## [What is required]
Would you reproduce exactly the lines below from the one holding "X002526Y010347D03*" through the one holding "X004691Y019272D03*", inclusive, and no others?

══════════════════════════════

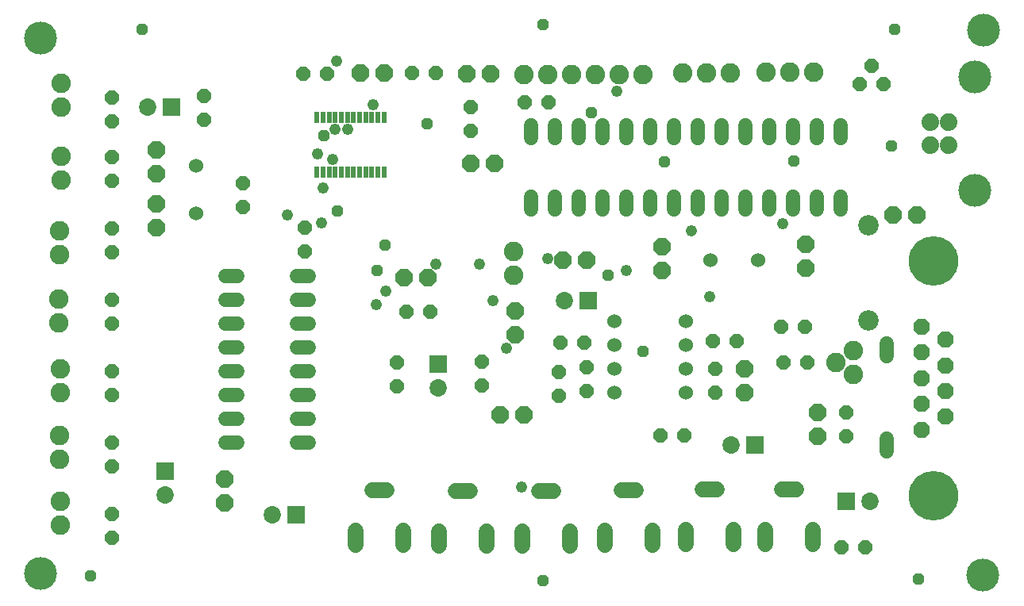
<source format=gts>
G75*
G70*
%OFA0B0*%
%FSLAX24Y24*%
%IPPOS*%
%LPD*%
%AMOC8*
5,1,8,0,0,1.08239X$1,22.5*
%
%ADD10C,0.0600*%
%ADD11C,0.0820*%
%ADD12C,0.0740*%
%ADD13C,0.1380*%
%ADD14R,0.0730X0.0730*%
%ADD15C,0.0730*%
%ADD16C,0.0600*%
%ADD17C,0.0860*%
%ADD18OC8,0.0600*%
%ADD19OC8,0.0710*%
%ADD20C,0.0680*%
%ADD21OC8,0.0680*%
%ADD22C,0.2080*%
%ADD23R,0.0200X0.0470*%
%ADD24C,0.0480*%
%ADD25OC8,0.0476*%
%ADD26C,0.0476*%
D10*
X009431Y007272D02*
X009951Y007272D01*
X009951Y008272D02*
X009431Y008272D01*
X009431Y009272D02*
X009951Y009272D01*
X009951Y010272D02*
X009431Y010272D01*
X009431Y011272D02*
X009951Y011272D01*
X009951Y012272D02*
X009431Y012272D01*
X009431Y013272D02*
X009951Y013272D01*
X009951Y014272D02*
X009431Y014272D01*
X012431Y014272D02*
X012951Y014272D01*
X012951Y013272D02*
X012431Y013272D01*
X012431Y012272D02*
X012951Y012272D01*
X012951Y011272D02*
X012431Y011272D01*
X012431Y010272D02*
X012951Y010272D01*
X012951Y009272D02*
X012431Y009272D01*
X012431Y008272D02*
X012951Y008272D01*
X012951Y007272D02*
X012431Y007272D01*
X022262Y017067D02*
X022262Y017587D01*
X023262Y017587D02*
X023262Y017067D01*
X024262Y017067D02*
X024262Y017587D01*
X025262Y017587D02*
X025262Y017067D01*
X026262Y017067D02*
X026262Y017587D01*
X027262Y017587D02*
X027262Y017067D01*
X028262Y017067D02*
X028262Y017587D01*
X029262Y017587D02*
X029262Y017067D01*
X030262Y017067D02*
X030262Y017587D01*
X031262Y017587D02*
X031262Y017067D01*
X032262Y017067D02*
X032262Y017587D01*
X033262Y017587D02*
X033262Y017067D01*
X034262Y017067D02*
X034262Y017587D01*
X035262Y017587D02*
X035262Y017067D01*
X035262Y020067D02*
X035262Y020587D01*
X034262Y020587D02*
X034262Y020067D01*
X033262Y020067D02*
X033262Y020587D01*
X032262Y020587D02*
X032262Y020067D01*
X031262Y020067D02*
X031262Y020587D01*
X030262Y020587D02*
X030262Y020067D01*
X029262Y020067D02*
X029262Y020587D01*
X028262Y020587D02*
X028262Y020067D01*
X027262Y020067D02*
X027262Y020587D01*
X026262Y020587D02*
X026262Y020067D01*
X025262Y020067D02*
X025262Y020587D01*
X024262Y020587D02*
X024262Y020067D01*
X023262Y020067D02*
X023262Y020587D01*
X022262Y020587D02*
X022262Y020067D01*
X037199Y011430D02*
X037199Y010910D01*
X037199Y007430D02*
X037199Y006910D01*
D11*
X035825Y010119D03*
X035075Y010619D03*
X035825Y011119D03*
X021546Y014288D03*
X021546Y015288D03*
X021987Y022725D03*
X022987Y022725D03*
X023987Y022725D03*
X024987Y022725D03*
X025987Y022725D03*
X026987Y022725D03*
X028632Y022804D03*
X029632Y022804D03*
X030632Y022804D03*
X032160Y022843D03*
X033160Y022843D03*
X034160Y022843D03*
X002537Y022373D03*
X002537Y021373D03*
X002550Y019284D03*
X002550Y018284D03*
X002487Y016158D03*
X002487Y015158D03*
X002455Y013300D03*
X002455Y012300D03*
X002526Y010347D03*
X002526Y009347D03*
X002479Y007552D03*
X002479Y006552D03*
X002511Y004810D03*
X002511Y003810D03*
D12*
X039045Y019752D03*
X039825Y019752D03*
X039825Y020737D03*
X039045Y020737D03*
D13*
X001691Y001772D03*
X040895Y017875D03*
X040895Y022615D03*
X041274Y024587D03*
X001691Y024272D03*
X041235Y001693D03*
D14*
X035516Y004809D03*
X031689Y007171D03*
X024668Y013225D03*
X018382Y010558D03*
X012422Y004234D03*
X006922Y006047D03*
X007176Y021367D03*
D15*
X006176Y021367D03*
X023668Y013225D03*
X018382Y009558D03*
X011422Y004234D03*
X006922Y005047D03*
X030689Y007171D03*
X036516Y004809D03*
D16*
X028766Y009367D03*
X028766Y010367D03*
X028766Y011367D03*
X028766Y012367D03*
X025766Y012367D03*
X025766Y011367D03*
X025766Y010367D03*
X025766Y009367D03*
X029802Y014945D03*
X031802Y014945D03*
X008215Y016898D03*
X008215Y018898D03*
D17*
X036456Y016397D03*
X036456Y012397D03*
D18*
X033762Y012123D03*
X032762Y012123D03*
X030922Y011518D03*
X029922Y011518D03*
X030003Y010367D03*
X030003Y009367D03*
X032880Y010626D03*
X033880Y010626D03*
X035506Y008528D03*
X035506Y007528D03*
X028698Y007565D03*
X027698Y007565D03*
X024609Y009434D03*
X023459Y009221D03*
X023459Y010221D03*
X024609Y010434D03*
X024510Y011453D03*
X023510Y011453D03*
X020212Y010648D03*
X020212Y009648D03*
X016633Y009635D03*
X016633Y010635D03*
X017059Y012770D03*
X018059Y012770D03*
X012780Y015287D03*
X012780Y016287D03*
X010180Y017162D03*
X010180Y018162D03*
X008530Y020830D03*
X008530Y021830D03*
X004691Y021772D03*
X004691Y020772D03*
X004691Y019272D03*
X004691Y018272D03*
X004691Y016272D03*
X004691Y015272D03*
X004691Y013272D03*
X004691Y012272D03*
X004691Y010272D03*
X004691Y009272D03*
X004691Y007272D03*
X004691Y006272D03*
X004691Y004272D03*
X004691Y003272D03*
X035321Y002871D03*
X036321Y002871D03*
X019739Y020367D03*
X019739Y021367D03*
X018266Y022800D03*
X017266Y022800D03*
X013699Y022760D03*
X012699Y022760D03*
X022026Y021579D03*
X023026Y021579D03*
X036081Y022343D03*
X037081Y022343D03*
X036581Y023093D03*
D19*
X037463Y016840D03*
X038463Y016840D03*
X033820Y015580D03*
X033820Y014580D03*
X027772Y014501D03*
X027772Y015501D03*
X024605Y014945D03*
X023605Y014945D03*
X021609Y012780D03*
X021609Y011780D03*
X017952Y014204D03*
X016952Y014204D03*
X019729Y018993D03*
X020729Y018993D03*
X020566Y022764D03*
X019566Y022764D03*
X016125Y022804D03*
X015125Y022804D03*
X006534Y019548D03*
X006534Y018548D03*
X006534Y017296D03*
X006534Y016296D03*
X020971Y008434D03*
X021971Y008434D03*
X031239Y009367D03*
X031239Y010367D03*
X034296Y008541D03*
X034296Y007541D03*
X009396Y005724D03*
X009396Y004724D03*
D20*
X014920Y003556D02*
X014920Y002956D01*
X016920Y002956D02*
X016920Y003556D01*
X018420Y003517D02*
X018420Y002917D01*
X020420Y002917D02*
X020420Y003517D01*
X021920Y003517D02*
X021920Y002917D01*
X023920Y002917D02*
X023920Y003517D01*
X025380Y003556D02*
X025380Y002956D01*
X027380Y002956D02*
X027380Y003556D01*
X028762Y003596D02*
X028762Y002996D01*
X030762Y002996D02*
X030762Y003596D01*
X032105Y003596D02*
X032105Y002996D01*
X034105Y002996D02*
X034105Y003596D01*
X033405Y005296D02*
X032805Y005296D01*
X030062Y005296D02*
X029462Y005296D01*
X026680Y005256D02*
X026080Y005256D01*
X023220Y005217D02*
X022620Y005217D01*
X019720Y005217D02*
X019120Y005217D01*
X016220Y005256D02*
X015620Y005256D01*
D21*
X038668Y007809D03*
X039668Y008349D03*
X038668Y008889D03*
X039668Y009429D03*
X038668Y009969D03*
X039668Y010509D03*
X038668Y011049D03*
X039668Y011589D03*
X038668Y012129D03*
D22*
X039168Y014899D03*
X039168Y005039D03*
D23*
X016099Y018623D03*
X015843Y018623D03*
X015587Y018623D03*
X015331Y018623D03*
X015075Y018623D03*
X014819Y018623D03*
X014564Y018623D03*
X014308Y018623D03*
X014052Y018623D03*
X013796Y018623D03*
X013540Y018623D03*
X013284Y018623D03*
X013284Y020921D03*
X013540Y020921D03*
X013796Y020921D03*
X014052Y020921D03*
X014308Y020921D03*
X014564Y020921D03*
X014819Y020921D03*
X015075Y020921D03*
X015331Y020921D03*
X015587Y020921D03*
X015843Y020921D03*
X016099Y020921D03*
D24*
X015631Y021472D03*
X014591Y020432D03*
X014031Y020432D03*
X013311Y019392D03*
X013951Y019152D03*
X013551Y017952D03*
X012031Y016832D03*
X013471Y016512D03*
X018271Y014752D03*
X020111Y014752D03*
X020671Y013232D03*
X021231Y011232D03*
X016191Y013632D03*
X015791Y013072D03*
X022991Y014992D03*
X026271Y014512D03*
X029791Y013392D03*
X032857Y016464D03*
X025871Y022032D03*
X014111Y023312D03*
X021871Y005392D03*
D25*
X022790Y001453D03*
X038538Y001532D03*
X026963Y011099D03*
X025506Y014288D03*
X027869Y019052D03*
X024798Y021138D03*
X022790Y024839D03*
X017908Y020666D03*
X013577Y020154D03*
X014129Y017004D03*
X016136Y015548D03*
X015821Y014485D03*
X033302Y019091D03*
X037396Y019721D03*
X037554Y024642D03*
X005940Y024642D03*
X003774Y001650D03*
D26*
X029023Y016178D03*
M02*

</source>
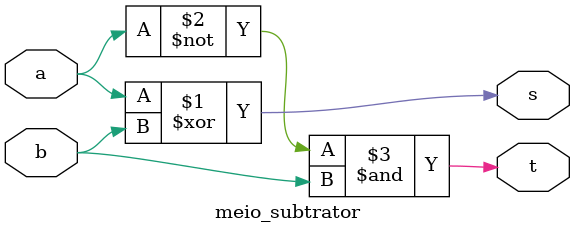
<source format=v>
module meio_subtrator(a, b, s, t);

	input  a, b;
	output s, t;

	assign s =  a ^ b;
	assign t = ~a & b; 
	
endmodule 
</source>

══════════════════════════════

## [Exercise result]
X002526Y010347D03*
X002526Y009347D03*
X002479Y007552D03*
X002479Y006552D03*
X002511Y004810D03*
X002511Y003810D03*
D12*
X039045Y019752D03*
X039825Y019752D03*
X039825Y020737D03*
X039045Y020737D03*
D13*
X001691Y001772D03*
X040895Y017875D03*
X040895Y022615D03*
X041274Y024587D03*
X001691Y024272D03*
X041235Y001693D03*
D14*
X035516Y004809D03*
X031689Y007171D03*
X024668Y013225D03*
X018382Y010558D03*
X012422Y004234D03*
X006922Y006047D03*
X007176Y021367D03*
D15*
X006176Y021367D03*
X023668Y013225D03*
X018382Y009558D03*
X011422Y004234D03*
X006922Y005047D03*
X030689Y007171D03*
X036516Y004809D03*
D16*
X028766Y009367D03*
X028766Y010367D03*
X028766Y011367D03*
X028766Y012367D03*
X025766Y012367D03*
X025766Y011367D03*
X025766Y010367D03*
X025766Y009367D03*
X029802Y014945D03*
X031802Y014945D03*
X008215Y016898D03*
X008215Y018898D03*
D17*
X036456Y016397D03*
X036456Y012397D03*
D18*
X033762Y012123D03*
X032762Y012123D03*
X030922Y011518D03*
X029922Y011518D03*
X030003Y010367D03*
X030003Y009367D03*
X032880Y010626D03*
X033880Y010626D03*
X035506Y008528D03*
X035506Y007528D03*
X028698Y007565D03*
X027698Y007565D03*
X024609Y009434D03*
X023459Y009221D03*
X023459Y010221D03*
X024609Y010434D03*
X024510Y011453D03*
X023510Y011453D03*
X020212Y010648D03*
X020212Y009648D03*
X016633Y009635D03*
X016633Y010635D03*
X017059Y012770D03*
X018059Y012770D03*
X012780Y015287D03*
X012780Y016287D03*
X010180Y017162D03*
X010180Y018162D03*
X008530Y020830D03*
X008530Y021830D03*
X004691Y021772D03*
X004691Y020772D03*
X004691Y019272D03*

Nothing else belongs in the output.